Skye Shannon Savage
Skye Shannon Savage is a doctoral candidate in Columbia University’s Germanic Languages and Literatures Department, as well as the certificate program of the Institute for Comparative Literature and Society. Her research is situated at the intersection of science and literature, with a particular focus on medicine, ethics, and disability. Her dissertation, titled The Performativity of Diagnosis: Medicine, Identity, and Fascism in Postwar Germany, examines the interlocking discourses of medical science, politics, and literature of the postwar period. For the years 2024-2025 she has been awarded a GSAS Teaching Scholars Fellowship for innovative syllabus design, and will teach a new course on the Medical Surreal in Spring 2025. In 2023-2024 she was a recipient of a 1-Year Research Fellowship sponsored by the German Academic Exchange Service (DAAD) and spent the year in Berlin conducting research in support of the dissertation in the archives of the Karl-Bonhoeffer-Nervenklinik, a psychiatric clinic active throughout the 20th century in Berlin.
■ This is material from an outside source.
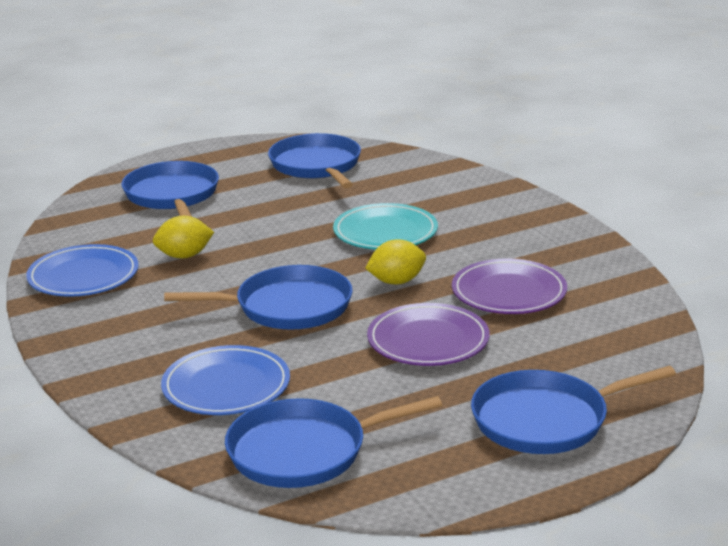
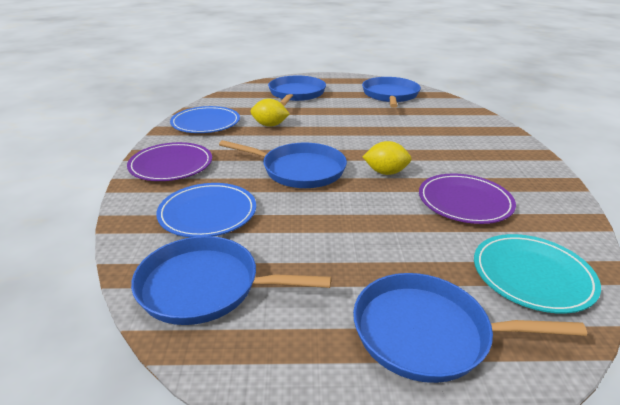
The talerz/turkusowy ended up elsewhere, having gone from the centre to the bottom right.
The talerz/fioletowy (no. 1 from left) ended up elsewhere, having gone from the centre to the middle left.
At Columbia she is also active in the Motherhood and Technology Working Group, and in 2023 helped organize the interdisciplinary conference Conception and Its Discontents, which brought together scholars from differing fields and institutions in order to discuss the complex ethical, cultural and legal challenges of contemporary interventions into human conception.
Skye has also been active in teaching development and mentorship on campus, currently working as a Teaching Consultant for the Center for Teaching and Learning. In 2022 she was awarded the departmental Graduate Student Teaching Award, and has led numerous workshops on pedagogical development for the wider campus community.
Forthcoming articles:
Cut Bodies: Unica Zürn’s Agential (Sur)realism. Journal of Medical Humanities. 2024.
Current research projects:
The Performativity of Diagnosis: Medicine, Fascism, and Identity in Postwar Germany. Dissertation advised by Dr. Claudia Breger, Dr. Mark Anderson, and Dr. Rishi Goyal.
Speaking in Signs: Deafness and Philosophy of Language in Enlightenment Europe (tentative title). Post-dissertation monograph project.